Karier melatih Simeone di Vicente Calderon dimulai bulan Desember lalu ketika ia didapuk menangani Atletico, yang juga pernah ia bela saat masih aktif bermain.
Kiprah Simeone, yang mulai menekuni dunia kepelatihan dengan menangani Racing pada tahun 2006, terbilang cukup oke. Di bawah arahan mantan pemain timnas Argentina itu Atletico sudah berhasil melewati hadangan Lazio, Besiktas, Hanover 96 dan Valencia dalam perjalanan menuju final Liga Europa musim ini.
SCROLL TO CONTINUE WITH CONTENT
"Aku belum bicara kepada Bielsa tetapi aku punya rasa hormat besar untuknya," kata Simeone.
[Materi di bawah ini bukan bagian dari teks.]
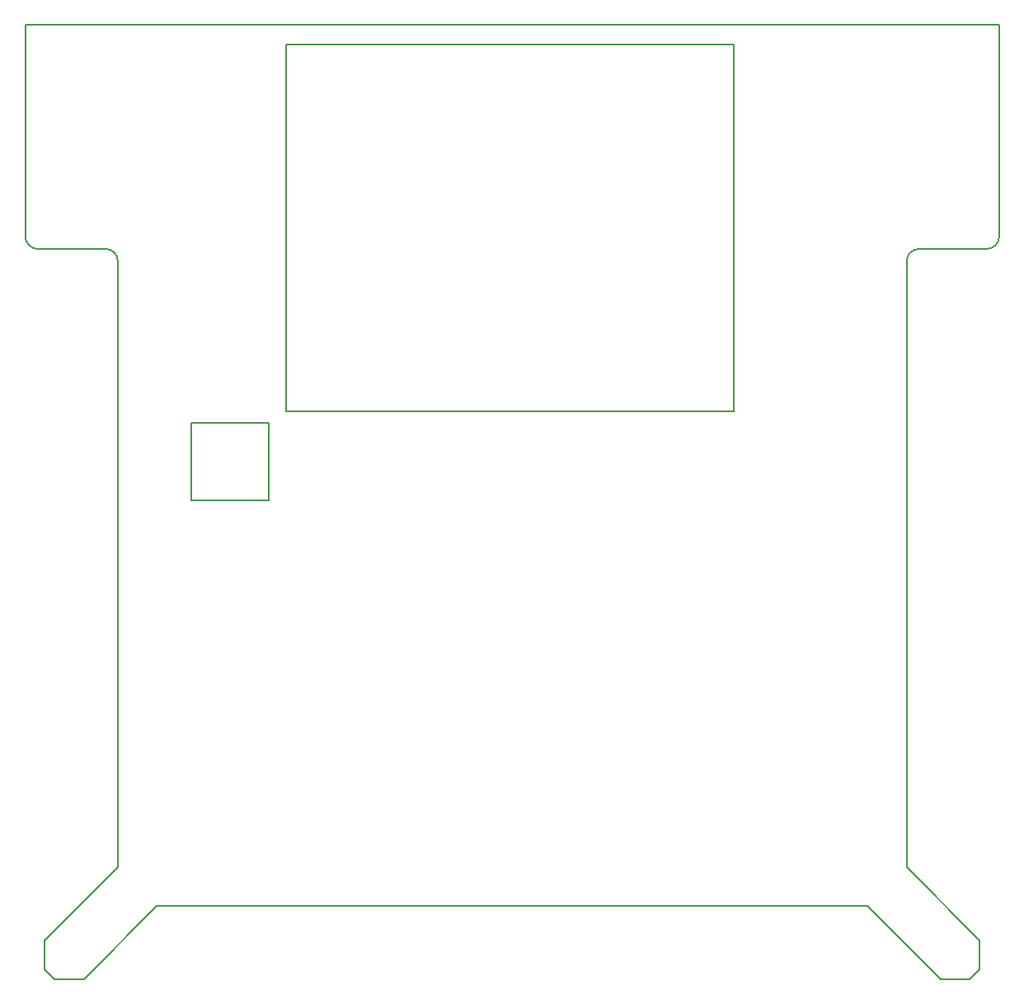
<source format=gko>
G04*
G04 #@! TF.GenerationSoftware,Altium Limited,Altium Designer,19.0.13 (425)*
G04*
G04 Layer_Color=16711935*
%FSTAX24Y24*%
%MOIN*%
G70*
G01*
G75*
%ADD12C,0.0079*%
D12*
X024296Y033063D02*
G03*
X023796Y033563I-0005J0D01*
G01*
X020556Y034063D02*
G03*
X021056Y033563I0005J0D01*
G01*
X059426D02*
G03*
X059926Y034063I0J0005D01*
G01*
X056686Y033563D02*
G03*
X056186Y033063I0J-0005D01*
G01*
X049212Y026981D02*
Y041843D01*
X031102D02*
X049212D01*
X031102Y026981D02*
Y041843D01*
Y026981D02*
X049212D01*
X02725Y023392D02*
Y026541D01*
Y023392D02*
X030399D01*
Y026541D01*
X02725D02*
X030399D01*
X024296Y033063D02*
X024296Y008563D01*
X021056Y033563D02*
X023796D01*
X056686D02*
X059426D01*
X022918Y004035D02*
X025871Y006988D01*
X021737Y004035D02*
X022918D01*
X021343Y004429D02*
X021737Y004035D01*
X021343Y004429D02*
Y00561D01*
X024296Y008563D01*
X056186D02*
X059139Y00561D01*
Y004429D02*
Y00561D01*
X058745Y004035D02*
X059139Y004429D01*
X057564Y004035D02*
X058745D01*
X054611Y006988D02*
X057564Y004035D01*
X056186Y033063D02*
X056186Y008563D01*
X025871Y006988D02*
X054611D01*
X031102Y026981D02*
Y041843D01*
Y026981D02*
X049212D01*
Y041843D01*
X031102D02*
X049212D01*
X059926Y034063D02*
Y042618D01*
X020556Y034063D02*
Y042618D01*
X059926D01*
M02*

</source>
Tantangan untuk Simeone tidak kecil mengingat polesan Bielsa di Bilbao pun sudah menuai banyak pujian. Meski dikenal eksentrik, Bielsa sudah berhasil menerapkan gaya permainan berbasis penguasaan bola di Bilbao, membuat tim itu kini dibanding-bandingkan dengan Barcelona.
Yang luar biasa, Bielsa melakukannya dalam waktu relatif singkat karena baru mulai melatih Bilbao sedari musim panas lalu. Belum genap semusim, ia sudah mengantar Los Leones ke dua final; Copa del Rey kontra Barcelona dan Liga Europa lawan Atletico.
"Aku ingin memenangi final, terlepas dari ada atau tidaknya dua pemain yang pernah aku tangani di kubu lawan," tegas Bielsa merujuk kepada Simeone dan mantan pemain internasional Argentina lain, German Burgos, yang jadi asisten Simeone.
"Kami sudah sepakat untuk tidak berbicara sampai dengan satu bulan setelah final. Burgos bertindak sebagai penyampai pesan," lanjutnya.